Propriété matérielle et incorporelle. La juridiction, statuant au fond, relève tout d’abord que le logiciel en question avait été livré par l’éditeur suite à la commande d’une solution globale par le client. Après avoir préféré la qualification contractuelle à celle de contrefaçon, le tribunal conclut, aux termes d’une motivation surprenante (3), que l’éditeur ne pouvait pas légitimement soutenir que le logiciel n’était pas inclu dans le périmètre du contrat de licence et rejette ses demandes.
L’utilisation d’un logiciel hors du périmètre du contrat ne peut donc faire l’objet d’une action en contrefaçon, mais seulement d’une action en responsabilité contractuelle. Cependant, le tribunal mentionne explicitement le fait que l’éditeur ne soutenait pas que le client ait « utilisé un logiciel cracké ou implanté seul un logiciel non fourni », ni même que le nombre de licences ne correspondait pas au nombre d’utilisateurs effectifs du logiciel. Dans ces hypothèses, la question majeure de la qualification de contrefaçon ou de manquement contractuel reste donc entière…
Abus de droit d’audit. Le tribunal affirme enfin que la pratique consistant à multiplier des audits à des fins de pression commerciale fait dégénérer ce droit en abus sans pour autant condamner l’éditeur, faute pour le client de démontrer le préjudice en découlant.
La décision fait l’objet d’un appel.
L’issue de l’expertise diligentée dans le cadre de la première décision ainsi que les suites de l’appel interjeté de la seconde devront donc être suivis de très près.
Encadrement et pilotage des audits. Les procédures d’audits mettent à rude épreuve les rapports commerciaux et contractuels clients/fournisseurs.

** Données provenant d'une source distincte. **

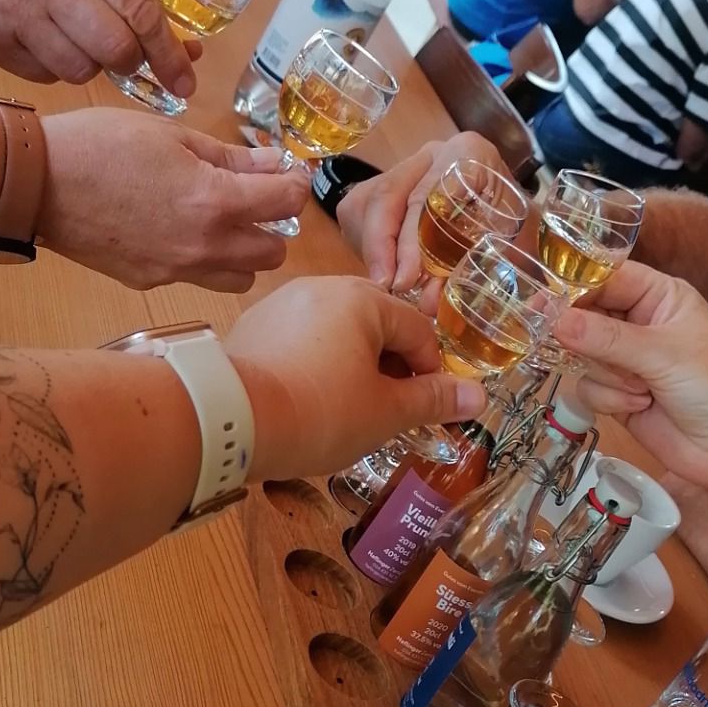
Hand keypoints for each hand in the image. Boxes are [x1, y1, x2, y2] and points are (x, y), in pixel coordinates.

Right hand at [0, 0, 196, 96]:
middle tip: (121, 53)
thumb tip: (181, 42)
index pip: (140, 9)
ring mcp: (14, 11)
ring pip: (81, 71)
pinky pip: (44, 77)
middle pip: (115, 50)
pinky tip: (37, 37)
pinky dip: (52, 67)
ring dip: (88, 65)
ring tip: (69, 35)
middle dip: (128, 62)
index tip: (185, 80)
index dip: (169, 52)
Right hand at [40, 113, 307, 291]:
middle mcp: (203, 246)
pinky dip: (202, 259)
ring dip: (243, 252)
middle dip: (274, 224)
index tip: (285, 171)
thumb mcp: (171, 134)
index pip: (287, 202)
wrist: (35, 182)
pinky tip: (178, 230)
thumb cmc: (100, 145)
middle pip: (273, 253)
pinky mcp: (150, 281)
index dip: (294, 182)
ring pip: (240, 278)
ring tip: (222, 221)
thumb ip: (230, 156)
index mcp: (214, 202)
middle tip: (256, 198)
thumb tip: (274, 163)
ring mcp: (176, 269)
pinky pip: (196, 278)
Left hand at [225, 278, 485, 479]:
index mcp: (362, 298)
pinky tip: (308, 404)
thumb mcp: (386, 412)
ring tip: (347, 412)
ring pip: (336, 334)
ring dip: (353, 368)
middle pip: (376, 326)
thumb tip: (479, 396)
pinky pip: (301, 344)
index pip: (417, 330)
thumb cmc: (321, 411)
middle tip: (388, 413)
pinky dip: (315, 368)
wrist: (227, 419)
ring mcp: (281, 304)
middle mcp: (320, 287)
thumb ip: (433, 400)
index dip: (431, 372)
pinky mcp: (252, 328)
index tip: (427, 408)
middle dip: (390, 368)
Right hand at [338, 131, 506, 290]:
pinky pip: (361, 211)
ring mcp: (408, 165)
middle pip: (388, 194)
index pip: (426, 195)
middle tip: (388, 288)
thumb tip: (442, 303)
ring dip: (371, 248)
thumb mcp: (513, 245)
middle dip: (381, 247)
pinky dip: (368, 246)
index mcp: (469, 154)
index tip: (407, 279)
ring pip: (368, 201)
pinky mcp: (390, 182)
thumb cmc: (518, 230)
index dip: (410, 241)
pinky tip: (382, 271)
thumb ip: (482, 271)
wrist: (514, 215)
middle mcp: (434, 153)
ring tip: (383, 285)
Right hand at [557, 260, 707, 490]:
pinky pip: (589, 387)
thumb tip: (553, 319)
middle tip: (562, 342)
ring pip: (583, 355)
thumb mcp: (664, 353)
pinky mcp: (619, 396)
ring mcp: (628, 361)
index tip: (541, 300)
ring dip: (607, 374)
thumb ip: (605, 337)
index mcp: (660, 296)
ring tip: (642, 389)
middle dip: (582, 335)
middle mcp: (641, 323)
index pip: (606, 278)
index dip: (574, 287)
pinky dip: (609, 398)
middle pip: (586, 316)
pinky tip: (640, 406)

C’est pourquoi une attention toute particulière doit être prêtée à la définition en amont du cadre et des modalités de mis en œuvre de ces procédures afin de garantir, tant la protection des actifs immatériels de l’éditeur que la préservation des intérêts légitimes des clients audités.
Ainsi, les clauses d’audit insérées dans les contrats de licence préciseront dans la mesure du possible :
- la fréquence des audits pouvant être diligentés ;
- les outils susceptibles d’être utilisés lors de l’audit ;
- les engagements de confidentialité ;
- les limites de l’audit tenant notamment à l’absence de perturbation excessive du fonctionnement normal de l’entreprise auditée.
Enfin, une approche collaborative, formalisée par l’acceptation conjointe d’un accord en démarrage d’audit, facilitera d’autant son déroulement qu’elle déterminera un phasage technico-juridique précis de celui-ci (inventaire contractuel, référentiel des métriques, réalisation des mesures, analyse conjointe des résultats puis clôture de l’audit).
Marie Soulez
Nicolas Dubospertus
Lexing Contentieux Propriété intellectuelle
(1) TGI Nanterre réf. 12-6-2014, Oracle Corp., Oracle France c/ Carrefour Org. et Systèmes Gpe.
(2) TGI Paris 3e ch. 1e sect. 6-11-2014, Oracle Corp., Oracle Fce c/ AFPA.
(3) Lire un précédent Post du 6-2-2015.